More attention will therefore be given to making tax-driven
choices about where capital is deployed. Tax diversification can
be divided into three categories:
1. Taxed Today – stocks, bonds, real estate, private equity, alternatives, ETFs;
2. Taxed Later – annuities, qualified plans, traditional IRAs; and
3. Taxed Never – municipal bonds, Roth IRAs, cash value life insurance.
Every long-term investment strategy has three phases: depository; accumulation; and distribution. The depository phase is usually the smallest and the distribution phase usually the largest, making never-taxed assets increasingly appealing in our rising tax environment.
INSERT GRAPHIC – “Tax Buckets”
Affluent individuals face unique challenges when segmenting asset classes where all tax-advantaged asset classes are either unavailable to them or have limited value in their portfolio. For instance, qualifying for a Roth IRA is extremely unlikely and the funding limits of qualified plans restrict the percentage of wealth which can be allocated.
Conversely, these individuals commonly have more allocations to highly tax-inefficient and illiquid investments like private equity, hedge funds and real estate. More and more, the wealthy are turning to “Tax Never” cash value life insurance to balance their tax diversification strategy and to tax-efficiently save and build wealth.
Recent tax law changes under IRC §7702 have further increased the limits that can be invested into cash value life insurance and high net worth and highly compensated individuals are re-discovering what has been constant for nearly four decades - cash value life insurance possesses unique tax benefits which can be positioned both as a contingent asset class to balance risk and return in a portfolio and as an effective tool for tax diversification.
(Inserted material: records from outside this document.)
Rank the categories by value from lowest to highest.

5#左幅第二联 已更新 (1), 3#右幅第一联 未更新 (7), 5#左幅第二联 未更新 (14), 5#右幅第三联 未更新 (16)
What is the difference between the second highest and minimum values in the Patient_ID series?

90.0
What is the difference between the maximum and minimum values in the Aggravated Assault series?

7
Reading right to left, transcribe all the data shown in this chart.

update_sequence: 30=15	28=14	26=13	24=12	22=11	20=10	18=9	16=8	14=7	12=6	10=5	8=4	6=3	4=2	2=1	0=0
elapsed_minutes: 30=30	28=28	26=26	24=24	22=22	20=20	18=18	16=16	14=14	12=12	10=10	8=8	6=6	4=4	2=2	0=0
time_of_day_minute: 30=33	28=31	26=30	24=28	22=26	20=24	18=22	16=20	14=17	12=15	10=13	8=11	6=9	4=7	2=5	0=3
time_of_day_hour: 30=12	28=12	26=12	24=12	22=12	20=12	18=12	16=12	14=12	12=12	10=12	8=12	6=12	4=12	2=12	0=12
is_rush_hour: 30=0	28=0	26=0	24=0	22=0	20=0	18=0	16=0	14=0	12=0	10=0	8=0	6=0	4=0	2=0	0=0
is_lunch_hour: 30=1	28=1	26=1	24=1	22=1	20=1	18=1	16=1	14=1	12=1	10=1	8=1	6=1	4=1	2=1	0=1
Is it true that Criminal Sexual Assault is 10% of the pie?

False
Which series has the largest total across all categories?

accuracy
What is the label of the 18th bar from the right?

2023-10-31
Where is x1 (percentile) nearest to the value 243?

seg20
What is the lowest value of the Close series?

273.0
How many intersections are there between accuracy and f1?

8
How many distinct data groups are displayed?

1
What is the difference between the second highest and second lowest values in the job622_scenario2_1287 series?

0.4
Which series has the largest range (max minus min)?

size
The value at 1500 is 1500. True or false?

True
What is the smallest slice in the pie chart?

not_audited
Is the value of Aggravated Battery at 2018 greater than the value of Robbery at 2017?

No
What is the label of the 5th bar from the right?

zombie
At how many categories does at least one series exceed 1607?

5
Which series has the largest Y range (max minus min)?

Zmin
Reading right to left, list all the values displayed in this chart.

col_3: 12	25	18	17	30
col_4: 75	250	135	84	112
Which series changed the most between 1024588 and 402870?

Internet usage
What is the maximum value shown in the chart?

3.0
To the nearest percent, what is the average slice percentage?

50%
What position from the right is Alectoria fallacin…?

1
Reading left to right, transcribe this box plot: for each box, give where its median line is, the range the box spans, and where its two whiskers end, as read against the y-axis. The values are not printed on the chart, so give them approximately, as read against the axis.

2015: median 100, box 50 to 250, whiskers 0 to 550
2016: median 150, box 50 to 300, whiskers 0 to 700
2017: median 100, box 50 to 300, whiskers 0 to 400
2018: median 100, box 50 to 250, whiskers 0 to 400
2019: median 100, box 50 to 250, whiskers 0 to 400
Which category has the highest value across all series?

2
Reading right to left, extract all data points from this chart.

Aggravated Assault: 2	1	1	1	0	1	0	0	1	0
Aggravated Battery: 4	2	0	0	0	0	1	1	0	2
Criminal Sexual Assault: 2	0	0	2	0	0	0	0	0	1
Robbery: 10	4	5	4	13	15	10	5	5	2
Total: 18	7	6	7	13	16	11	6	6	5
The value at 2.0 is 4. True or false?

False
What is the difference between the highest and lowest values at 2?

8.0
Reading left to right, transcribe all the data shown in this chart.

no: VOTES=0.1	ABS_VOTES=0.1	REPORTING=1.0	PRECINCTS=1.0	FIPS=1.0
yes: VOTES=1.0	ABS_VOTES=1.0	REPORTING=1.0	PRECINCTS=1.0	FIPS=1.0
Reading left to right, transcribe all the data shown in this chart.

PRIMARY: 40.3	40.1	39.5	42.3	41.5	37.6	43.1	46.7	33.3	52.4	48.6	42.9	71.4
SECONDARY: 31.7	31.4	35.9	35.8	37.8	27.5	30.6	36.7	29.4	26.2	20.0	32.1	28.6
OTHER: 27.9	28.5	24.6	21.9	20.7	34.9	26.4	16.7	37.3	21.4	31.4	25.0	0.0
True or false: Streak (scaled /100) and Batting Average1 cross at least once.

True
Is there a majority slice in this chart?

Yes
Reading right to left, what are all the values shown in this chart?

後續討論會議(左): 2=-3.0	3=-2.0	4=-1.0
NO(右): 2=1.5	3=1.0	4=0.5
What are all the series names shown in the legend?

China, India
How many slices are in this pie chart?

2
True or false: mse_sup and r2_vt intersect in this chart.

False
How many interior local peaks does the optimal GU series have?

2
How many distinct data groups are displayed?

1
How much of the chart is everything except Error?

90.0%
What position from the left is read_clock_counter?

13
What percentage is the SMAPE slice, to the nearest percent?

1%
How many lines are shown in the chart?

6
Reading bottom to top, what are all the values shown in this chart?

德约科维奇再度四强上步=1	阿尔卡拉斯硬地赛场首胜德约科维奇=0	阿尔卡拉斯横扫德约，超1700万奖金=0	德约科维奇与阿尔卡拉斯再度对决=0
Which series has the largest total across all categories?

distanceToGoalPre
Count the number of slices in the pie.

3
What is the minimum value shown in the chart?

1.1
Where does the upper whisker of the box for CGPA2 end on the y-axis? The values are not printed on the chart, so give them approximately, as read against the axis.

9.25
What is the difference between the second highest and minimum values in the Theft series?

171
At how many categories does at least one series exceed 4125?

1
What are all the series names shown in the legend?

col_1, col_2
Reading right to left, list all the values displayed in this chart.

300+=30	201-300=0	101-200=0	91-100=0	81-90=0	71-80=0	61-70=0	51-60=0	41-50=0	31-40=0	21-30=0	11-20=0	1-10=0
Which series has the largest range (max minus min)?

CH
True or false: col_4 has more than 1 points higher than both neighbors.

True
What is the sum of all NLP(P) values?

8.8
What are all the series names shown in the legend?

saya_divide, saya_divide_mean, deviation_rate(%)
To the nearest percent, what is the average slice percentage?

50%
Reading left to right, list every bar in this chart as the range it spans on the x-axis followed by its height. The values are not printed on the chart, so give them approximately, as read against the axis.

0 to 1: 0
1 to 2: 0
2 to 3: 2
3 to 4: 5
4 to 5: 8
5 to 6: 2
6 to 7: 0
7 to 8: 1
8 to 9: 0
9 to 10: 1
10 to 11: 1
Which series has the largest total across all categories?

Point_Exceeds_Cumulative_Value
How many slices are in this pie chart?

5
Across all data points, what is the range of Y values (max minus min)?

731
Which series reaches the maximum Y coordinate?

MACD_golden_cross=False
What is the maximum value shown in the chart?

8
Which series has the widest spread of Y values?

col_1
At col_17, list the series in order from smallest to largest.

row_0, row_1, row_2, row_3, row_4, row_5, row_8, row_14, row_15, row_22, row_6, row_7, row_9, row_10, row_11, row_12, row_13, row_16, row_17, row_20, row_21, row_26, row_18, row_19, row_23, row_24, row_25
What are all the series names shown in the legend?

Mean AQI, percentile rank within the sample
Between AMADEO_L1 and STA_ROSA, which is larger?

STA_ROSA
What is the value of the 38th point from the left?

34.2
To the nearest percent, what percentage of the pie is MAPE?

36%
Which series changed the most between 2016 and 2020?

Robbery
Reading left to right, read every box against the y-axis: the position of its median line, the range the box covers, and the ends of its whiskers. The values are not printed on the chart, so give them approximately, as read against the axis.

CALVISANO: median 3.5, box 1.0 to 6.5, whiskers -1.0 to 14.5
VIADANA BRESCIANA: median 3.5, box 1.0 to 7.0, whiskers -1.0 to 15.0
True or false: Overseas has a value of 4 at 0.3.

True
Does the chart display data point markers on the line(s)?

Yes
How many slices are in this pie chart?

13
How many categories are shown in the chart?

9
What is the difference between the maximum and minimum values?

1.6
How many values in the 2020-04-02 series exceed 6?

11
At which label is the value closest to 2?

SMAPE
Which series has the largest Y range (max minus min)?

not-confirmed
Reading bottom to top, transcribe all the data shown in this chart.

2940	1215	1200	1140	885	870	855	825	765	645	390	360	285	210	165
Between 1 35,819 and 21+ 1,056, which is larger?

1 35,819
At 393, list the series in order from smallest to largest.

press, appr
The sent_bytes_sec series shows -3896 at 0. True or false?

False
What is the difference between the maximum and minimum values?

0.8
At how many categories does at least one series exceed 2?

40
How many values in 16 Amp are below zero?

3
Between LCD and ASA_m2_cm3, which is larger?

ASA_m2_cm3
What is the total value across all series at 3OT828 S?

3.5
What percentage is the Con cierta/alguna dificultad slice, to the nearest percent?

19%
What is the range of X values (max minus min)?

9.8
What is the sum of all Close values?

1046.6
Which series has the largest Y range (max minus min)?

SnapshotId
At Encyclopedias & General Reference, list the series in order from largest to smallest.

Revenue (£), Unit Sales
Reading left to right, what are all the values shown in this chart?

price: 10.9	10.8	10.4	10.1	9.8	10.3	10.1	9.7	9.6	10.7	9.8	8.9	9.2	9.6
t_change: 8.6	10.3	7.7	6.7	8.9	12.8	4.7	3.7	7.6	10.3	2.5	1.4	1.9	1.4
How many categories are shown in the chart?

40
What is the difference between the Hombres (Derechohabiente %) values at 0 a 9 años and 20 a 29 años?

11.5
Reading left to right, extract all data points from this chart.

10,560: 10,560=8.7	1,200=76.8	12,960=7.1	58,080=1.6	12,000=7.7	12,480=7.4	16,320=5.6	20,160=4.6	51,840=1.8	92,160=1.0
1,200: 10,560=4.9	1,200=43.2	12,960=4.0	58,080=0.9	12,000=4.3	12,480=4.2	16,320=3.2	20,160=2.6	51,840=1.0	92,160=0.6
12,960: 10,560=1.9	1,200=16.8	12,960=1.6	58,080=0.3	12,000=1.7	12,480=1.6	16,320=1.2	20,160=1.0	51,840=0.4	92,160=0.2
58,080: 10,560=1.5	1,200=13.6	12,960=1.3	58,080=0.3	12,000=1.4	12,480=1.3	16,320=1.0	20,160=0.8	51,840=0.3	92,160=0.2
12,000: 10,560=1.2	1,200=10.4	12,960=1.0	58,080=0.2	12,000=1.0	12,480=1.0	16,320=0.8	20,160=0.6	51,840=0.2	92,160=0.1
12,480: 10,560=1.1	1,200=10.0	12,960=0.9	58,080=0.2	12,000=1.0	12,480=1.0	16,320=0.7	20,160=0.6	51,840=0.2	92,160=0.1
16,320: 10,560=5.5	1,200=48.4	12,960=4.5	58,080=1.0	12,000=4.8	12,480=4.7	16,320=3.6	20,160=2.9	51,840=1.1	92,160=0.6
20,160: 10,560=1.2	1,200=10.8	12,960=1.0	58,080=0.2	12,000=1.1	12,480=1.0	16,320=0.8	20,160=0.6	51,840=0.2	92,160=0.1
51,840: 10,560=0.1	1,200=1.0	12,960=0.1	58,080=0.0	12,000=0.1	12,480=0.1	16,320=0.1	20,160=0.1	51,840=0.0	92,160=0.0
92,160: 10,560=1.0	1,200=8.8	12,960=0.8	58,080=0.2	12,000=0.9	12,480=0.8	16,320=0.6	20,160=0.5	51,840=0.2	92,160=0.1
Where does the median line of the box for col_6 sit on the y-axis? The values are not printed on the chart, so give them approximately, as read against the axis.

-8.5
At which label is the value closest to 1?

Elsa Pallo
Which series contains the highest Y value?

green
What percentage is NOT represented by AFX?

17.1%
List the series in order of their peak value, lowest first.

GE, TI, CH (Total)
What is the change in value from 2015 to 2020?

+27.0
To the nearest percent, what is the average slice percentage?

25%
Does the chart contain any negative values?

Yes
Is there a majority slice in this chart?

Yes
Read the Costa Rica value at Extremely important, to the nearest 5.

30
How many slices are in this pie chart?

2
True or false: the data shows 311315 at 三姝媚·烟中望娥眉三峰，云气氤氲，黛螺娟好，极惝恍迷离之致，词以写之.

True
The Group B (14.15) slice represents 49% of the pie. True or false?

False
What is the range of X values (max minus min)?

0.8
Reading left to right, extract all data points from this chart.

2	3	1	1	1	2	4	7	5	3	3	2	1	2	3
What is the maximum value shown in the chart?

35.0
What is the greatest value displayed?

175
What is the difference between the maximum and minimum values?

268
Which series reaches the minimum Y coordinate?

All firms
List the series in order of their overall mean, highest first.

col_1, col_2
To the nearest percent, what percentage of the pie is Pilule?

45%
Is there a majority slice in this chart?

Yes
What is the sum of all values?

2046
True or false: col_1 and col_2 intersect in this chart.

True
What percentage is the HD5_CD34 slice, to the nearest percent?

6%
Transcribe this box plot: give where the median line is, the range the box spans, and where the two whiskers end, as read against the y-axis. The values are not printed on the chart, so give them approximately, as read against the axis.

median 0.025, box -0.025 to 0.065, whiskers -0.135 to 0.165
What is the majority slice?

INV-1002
“Potential legislation pertaining to a number of tax increases
bodes well for the use of life insurance to mitigate the impact
of some of those increases,” says Frazer Rice, the Northeast
regional director for Pendleton Square Trust Company. Rice, whose
clients include high net worth individuals and families, views
life insurance as a solution to address a number of matters. “It
is a tool that is useful for tax-advantaged accumulation and for
tax-advantaged access to capital. Also, from an asset class
perspective, it provides the owner with a stable and
comparatively low-risk, fixed income-type of investment.”